Roman Gysin


Installation view: Major Nature at Auswahl15 Aargauer Kunsthaus, Aarau

Nach Abschluss des Bachelor of Fine Arts an der Zürcher Hochschule der Künste besuchte Roman Gysin (*1984) die Hochschule für Bildende Künste Hamburg (MFA). Sein künstlerisches Schaffen wurde mit dem Werkbeitrag Kanton Zürich und dem Studio-Award der Foundation BINZ39 geehrt. In seinen Arbeiten finden verschiedene Materialien Verwendung. Für seine Werkreihe Major Nature verwendete er Pappmaché, Stahl sowie unterschiedlich bearbeitetes Holz. Dabei will er die Frage nach dem Stellenwert der Natur in der Gesellschaft aufwerfen.
Im Interview erklärt Gysin, warum Kunst stets öffentlich ist.


Shakira Shakira, 2013 Canvas, wood, bone glue, ceramic. 220 x 78 x 36 cm

SAA: Was fördert Kunst?

RG: Kunst passiert auf unlogische und nur schwer nachvollziehbare Weise. Das Chaotische und Zufällige spielt dabei eine wichtige Rolle.

SAA: Lässt sich Kreativität fördern?

RG: Hier stellt sich mir die Frage was Kreativität ist? Es ist ein Wort und ein Zustand, der von einer leistungsorientierten Gesellschaft, die nach Fortschritt und Gewinn strebt, als positiv und wünschenswert verstanden wird. Die Frage sollte somit heißen: Fördert Kreativität den finanziellen Erfolg?

SAA: Muss sich Kunst verkaufen können?

RG: Kunst als Produkt einer Arbeit sollte verkauft und besitzt werden können. Doch was wird mit Kunst gekauft? Kunstobjekte vermitteln innere Werte, die im Kunstmarkt ausgetauscht werden. Es besteht die Gefahr, dass der Kunstmarkt durch kapitalistische Spekulationen diese Werte zu stark beeinflusst und somit zerstört.

SAA: Gehört Kunst in die Öffentlichkeit oder den Privateigentum?

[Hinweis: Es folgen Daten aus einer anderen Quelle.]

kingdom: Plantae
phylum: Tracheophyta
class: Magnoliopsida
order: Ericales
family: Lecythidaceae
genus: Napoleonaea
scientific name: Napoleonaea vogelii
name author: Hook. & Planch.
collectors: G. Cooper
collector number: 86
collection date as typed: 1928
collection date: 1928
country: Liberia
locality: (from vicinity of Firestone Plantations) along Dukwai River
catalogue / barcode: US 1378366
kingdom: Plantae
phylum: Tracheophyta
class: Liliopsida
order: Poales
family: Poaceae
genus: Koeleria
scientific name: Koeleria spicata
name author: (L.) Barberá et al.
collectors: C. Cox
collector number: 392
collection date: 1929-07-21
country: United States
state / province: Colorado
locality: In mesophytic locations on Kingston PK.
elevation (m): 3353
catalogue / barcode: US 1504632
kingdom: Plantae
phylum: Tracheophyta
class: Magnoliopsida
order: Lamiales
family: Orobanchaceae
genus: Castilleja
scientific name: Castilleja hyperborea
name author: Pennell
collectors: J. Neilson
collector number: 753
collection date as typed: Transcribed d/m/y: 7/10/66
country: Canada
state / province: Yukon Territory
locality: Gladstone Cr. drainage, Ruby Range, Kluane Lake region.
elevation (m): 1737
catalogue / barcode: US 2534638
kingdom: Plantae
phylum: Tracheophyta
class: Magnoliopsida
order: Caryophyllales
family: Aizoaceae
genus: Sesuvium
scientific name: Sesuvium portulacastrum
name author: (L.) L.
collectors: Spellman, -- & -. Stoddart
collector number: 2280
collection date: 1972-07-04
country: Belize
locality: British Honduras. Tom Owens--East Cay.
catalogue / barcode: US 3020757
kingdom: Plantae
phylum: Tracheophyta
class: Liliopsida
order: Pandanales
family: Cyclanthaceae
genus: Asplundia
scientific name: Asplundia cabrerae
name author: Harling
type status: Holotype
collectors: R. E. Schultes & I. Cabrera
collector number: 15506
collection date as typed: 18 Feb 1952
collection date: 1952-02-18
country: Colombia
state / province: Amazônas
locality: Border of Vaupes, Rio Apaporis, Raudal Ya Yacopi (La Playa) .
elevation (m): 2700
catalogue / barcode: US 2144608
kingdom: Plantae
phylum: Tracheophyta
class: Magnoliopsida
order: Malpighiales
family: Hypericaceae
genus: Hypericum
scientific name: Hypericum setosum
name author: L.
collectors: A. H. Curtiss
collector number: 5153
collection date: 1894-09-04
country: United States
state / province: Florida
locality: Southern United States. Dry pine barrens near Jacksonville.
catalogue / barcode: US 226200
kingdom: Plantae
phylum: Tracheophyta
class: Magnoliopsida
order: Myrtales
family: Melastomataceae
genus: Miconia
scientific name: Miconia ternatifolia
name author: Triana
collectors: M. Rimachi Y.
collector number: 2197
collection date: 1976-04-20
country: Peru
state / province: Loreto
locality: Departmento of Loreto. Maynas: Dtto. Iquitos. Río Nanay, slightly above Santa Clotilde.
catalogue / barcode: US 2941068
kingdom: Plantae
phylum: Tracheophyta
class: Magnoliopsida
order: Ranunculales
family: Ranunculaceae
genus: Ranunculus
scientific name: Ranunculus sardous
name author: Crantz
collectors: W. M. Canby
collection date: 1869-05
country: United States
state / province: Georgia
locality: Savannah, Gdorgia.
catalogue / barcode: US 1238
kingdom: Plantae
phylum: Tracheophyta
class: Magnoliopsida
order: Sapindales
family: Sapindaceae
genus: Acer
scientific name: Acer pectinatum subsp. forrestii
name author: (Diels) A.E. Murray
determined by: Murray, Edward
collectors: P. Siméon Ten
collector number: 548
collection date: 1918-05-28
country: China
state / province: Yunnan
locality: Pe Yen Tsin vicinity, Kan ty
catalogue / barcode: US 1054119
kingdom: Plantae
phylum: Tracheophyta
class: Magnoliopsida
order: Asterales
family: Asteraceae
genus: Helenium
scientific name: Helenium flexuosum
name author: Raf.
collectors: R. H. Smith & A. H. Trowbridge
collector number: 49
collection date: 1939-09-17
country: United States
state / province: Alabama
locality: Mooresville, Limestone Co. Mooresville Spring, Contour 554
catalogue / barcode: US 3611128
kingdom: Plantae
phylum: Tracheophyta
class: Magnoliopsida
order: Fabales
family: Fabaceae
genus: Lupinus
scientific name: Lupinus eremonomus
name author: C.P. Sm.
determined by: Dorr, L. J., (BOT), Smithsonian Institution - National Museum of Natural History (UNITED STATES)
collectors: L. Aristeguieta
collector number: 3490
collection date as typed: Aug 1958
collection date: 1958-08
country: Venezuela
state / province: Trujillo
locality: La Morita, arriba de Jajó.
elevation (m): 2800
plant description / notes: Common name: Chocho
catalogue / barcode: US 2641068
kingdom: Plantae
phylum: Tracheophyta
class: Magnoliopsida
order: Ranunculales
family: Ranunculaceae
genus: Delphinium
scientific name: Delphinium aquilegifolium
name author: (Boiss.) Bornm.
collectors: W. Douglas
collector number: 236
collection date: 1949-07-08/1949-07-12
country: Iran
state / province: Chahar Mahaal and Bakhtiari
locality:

RG: Kunst ist öffentlich, auch wenn das Objekt jemandem gehört. Kunst ist ein Gedankengut, das in irgendeiner Weise verkörpert ist. Gedanken kann man nicht besitzen. Zudem ist Kunst gemacht um Gesehen oder Erfahren zu werden, das heißt, es ist eine Eigenschaft, die sich nach außen richtet. Diese Sichtbarkeit wählt nicht seinen Betrachter, deshalb ist Kunst öffentlich im Sinn von Offenheit.